Work instruction: Please state how many lines of the data below contain the word "object", offering nothing besides the number.

Data:
* * *

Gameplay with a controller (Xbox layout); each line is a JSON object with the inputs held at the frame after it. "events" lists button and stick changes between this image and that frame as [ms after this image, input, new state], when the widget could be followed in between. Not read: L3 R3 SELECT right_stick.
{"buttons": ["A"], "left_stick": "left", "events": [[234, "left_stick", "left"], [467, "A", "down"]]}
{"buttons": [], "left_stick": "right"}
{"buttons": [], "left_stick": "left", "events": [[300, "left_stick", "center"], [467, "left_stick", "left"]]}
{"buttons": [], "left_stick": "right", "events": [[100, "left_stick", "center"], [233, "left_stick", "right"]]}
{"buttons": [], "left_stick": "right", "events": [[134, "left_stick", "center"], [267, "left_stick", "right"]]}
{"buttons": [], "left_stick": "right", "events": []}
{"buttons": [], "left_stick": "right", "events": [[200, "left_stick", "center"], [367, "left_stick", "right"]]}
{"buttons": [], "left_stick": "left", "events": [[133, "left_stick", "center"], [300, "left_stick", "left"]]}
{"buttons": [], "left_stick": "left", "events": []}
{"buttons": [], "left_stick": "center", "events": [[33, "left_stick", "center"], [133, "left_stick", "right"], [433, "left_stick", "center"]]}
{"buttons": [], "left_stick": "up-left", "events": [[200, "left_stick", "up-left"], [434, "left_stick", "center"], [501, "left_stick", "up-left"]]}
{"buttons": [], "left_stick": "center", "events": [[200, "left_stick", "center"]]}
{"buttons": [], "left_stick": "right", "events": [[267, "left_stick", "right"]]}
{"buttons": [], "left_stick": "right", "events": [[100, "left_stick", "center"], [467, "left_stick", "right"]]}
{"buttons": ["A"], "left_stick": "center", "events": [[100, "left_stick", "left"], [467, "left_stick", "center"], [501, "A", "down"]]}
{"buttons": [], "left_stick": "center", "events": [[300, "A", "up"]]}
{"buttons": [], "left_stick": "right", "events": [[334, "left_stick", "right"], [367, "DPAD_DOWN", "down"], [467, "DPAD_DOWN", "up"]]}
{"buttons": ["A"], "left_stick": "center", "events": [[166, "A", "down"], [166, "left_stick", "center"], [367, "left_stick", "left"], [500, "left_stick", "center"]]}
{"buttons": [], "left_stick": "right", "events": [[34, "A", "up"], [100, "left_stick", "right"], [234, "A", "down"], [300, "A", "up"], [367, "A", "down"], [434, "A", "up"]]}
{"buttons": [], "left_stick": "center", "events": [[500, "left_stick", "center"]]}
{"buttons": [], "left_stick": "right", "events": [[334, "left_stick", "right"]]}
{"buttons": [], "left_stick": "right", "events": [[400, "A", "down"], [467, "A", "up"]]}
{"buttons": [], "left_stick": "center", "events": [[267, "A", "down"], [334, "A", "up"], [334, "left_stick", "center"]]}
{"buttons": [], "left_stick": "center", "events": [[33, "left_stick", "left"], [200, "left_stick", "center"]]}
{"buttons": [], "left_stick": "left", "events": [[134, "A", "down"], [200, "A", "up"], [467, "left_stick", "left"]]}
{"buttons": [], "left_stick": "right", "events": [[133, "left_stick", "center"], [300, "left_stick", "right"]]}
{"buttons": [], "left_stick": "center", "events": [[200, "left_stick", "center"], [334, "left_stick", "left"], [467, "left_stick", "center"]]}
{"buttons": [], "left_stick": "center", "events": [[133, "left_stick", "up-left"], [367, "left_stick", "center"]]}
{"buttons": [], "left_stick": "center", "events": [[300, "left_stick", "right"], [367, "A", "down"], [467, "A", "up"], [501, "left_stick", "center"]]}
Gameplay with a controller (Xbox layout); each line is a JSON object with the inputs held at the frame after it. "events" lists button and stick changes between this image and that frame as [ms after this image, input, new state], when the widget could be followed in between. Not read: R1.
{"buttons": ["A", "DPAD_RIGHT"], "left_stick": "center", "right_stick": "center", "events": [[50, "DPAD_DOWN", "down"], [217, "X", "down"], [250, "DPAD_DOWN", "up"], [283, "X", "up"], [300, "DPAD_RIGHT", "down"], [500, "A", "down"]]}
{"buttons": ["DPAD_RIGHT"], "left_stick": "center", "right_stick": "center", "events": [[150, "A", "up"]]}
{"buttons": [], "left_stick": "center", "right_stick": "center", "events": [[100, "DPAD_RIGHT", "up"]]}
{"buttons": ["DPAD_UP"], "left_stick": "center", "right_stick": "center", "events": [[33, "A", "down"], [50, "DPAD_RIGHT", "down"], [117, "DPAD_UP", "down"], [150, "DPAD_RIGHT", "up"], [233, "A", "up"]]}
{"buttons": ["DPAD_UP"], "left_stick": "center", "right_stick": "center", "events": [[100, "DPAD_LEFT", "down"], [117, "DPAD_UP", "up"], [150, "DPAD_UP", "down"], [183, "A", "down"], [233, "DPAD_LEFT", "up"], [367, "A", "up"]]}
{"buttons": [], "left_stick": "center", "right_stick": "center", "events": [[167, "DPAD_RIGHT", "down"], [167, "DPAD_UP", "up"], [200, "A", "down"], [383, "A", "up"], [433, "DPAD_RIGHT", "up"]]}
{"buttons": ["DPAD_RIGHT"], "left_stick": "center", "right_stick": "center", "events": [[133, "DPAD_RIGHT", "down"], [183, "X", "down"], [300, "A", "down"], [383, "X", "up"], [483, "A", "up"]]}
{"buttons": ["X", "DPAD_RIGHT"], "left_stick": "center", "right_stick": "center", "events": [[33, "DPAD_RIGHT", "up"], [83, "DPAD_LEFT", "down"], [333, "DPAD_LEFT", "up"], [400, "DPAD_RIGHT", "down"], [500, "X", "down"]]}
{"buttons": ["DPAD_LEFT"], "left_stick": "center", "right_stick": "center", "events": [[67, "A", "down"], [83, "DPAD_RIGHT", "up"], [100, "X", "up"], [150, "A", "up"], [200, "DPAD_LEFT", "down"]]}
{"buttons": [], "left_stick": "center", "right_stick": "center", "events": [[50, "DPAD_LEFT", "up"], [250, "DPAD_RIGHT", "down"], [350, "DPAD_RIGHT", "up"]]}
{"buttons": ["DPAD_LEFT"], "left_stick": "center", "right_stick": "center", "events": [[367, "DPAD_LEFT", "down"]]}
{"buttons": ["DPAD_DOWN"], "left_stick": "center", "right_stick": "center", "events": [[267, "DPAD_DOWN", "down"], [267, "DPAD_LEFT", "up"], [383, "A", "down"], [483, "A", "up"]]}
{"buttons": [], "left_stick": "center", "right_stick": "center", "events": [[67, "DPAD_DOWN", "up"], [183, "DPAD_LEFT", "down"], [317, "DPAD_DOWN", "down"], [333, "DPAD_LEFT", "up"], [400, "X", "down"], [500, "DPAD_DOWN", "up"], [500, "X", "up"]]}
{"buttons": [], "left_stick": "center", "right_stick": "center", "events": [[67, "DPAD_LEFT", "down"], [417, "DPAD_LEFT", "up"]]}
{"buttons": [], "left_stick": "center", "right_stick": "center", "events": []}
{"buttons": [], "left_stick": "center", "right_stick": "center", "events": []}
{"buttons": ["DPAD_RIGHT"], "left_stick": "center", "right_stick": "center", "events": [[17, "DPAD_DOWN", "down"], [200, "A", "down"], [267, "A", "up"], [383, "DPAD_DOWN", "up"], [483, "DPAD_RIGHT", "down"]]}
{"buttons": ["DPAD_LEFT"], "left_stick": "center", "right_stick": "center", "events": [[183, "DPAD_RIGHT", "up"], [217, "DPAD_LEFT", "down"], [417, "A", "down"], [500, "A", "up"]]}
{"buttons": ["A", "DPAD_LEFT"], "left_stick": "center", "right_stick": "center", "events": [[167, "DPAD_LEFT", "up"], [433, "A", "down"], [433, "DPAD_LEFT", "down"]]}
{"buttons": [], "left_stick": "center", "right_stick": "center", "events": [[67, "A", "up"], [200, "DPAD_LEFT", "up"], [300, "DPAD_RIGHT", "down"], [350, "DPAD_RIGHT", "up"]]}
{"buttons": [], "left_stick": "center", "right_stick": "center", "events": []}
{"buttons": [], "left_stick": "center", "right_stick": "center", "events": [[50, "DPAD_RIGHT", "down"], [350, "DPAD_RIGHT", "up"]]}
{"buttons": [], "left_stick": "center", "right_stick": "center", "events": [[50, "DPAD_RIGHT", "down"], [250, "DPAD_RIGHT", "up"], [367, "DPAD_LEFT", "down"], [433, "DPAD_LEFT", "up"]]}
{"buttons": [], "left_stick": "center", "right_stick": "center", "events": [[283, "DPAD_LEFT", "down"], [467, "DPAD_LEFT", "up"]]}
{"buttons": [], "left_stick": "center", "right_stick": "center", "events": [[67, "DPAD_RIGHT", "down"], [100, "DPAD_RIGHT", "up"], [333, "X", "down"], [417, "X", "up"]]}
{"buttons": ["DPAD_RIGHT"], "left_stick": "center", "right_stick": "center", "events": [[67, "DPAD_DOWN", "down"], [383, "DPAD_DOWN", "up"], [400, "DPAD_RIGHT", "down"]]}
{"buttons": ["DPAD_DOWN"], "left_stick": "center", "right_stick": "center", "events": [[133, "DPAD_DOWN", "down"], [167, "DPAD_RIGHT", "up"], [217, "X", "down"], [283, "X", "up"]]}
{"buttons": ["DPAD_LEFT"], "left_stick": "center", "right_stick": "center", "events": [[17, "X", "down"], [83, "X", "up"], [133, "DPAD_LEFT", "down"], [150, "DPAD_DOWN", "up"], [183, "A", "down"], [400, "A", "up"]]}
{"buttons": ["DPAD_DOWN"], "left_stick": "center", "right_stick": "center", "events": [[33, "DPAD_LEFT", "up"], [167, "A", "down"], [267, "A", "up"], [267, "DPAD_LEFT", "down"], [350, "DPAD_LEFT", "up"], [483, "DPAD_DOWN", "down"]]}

* * *

Answer for this exercise: 2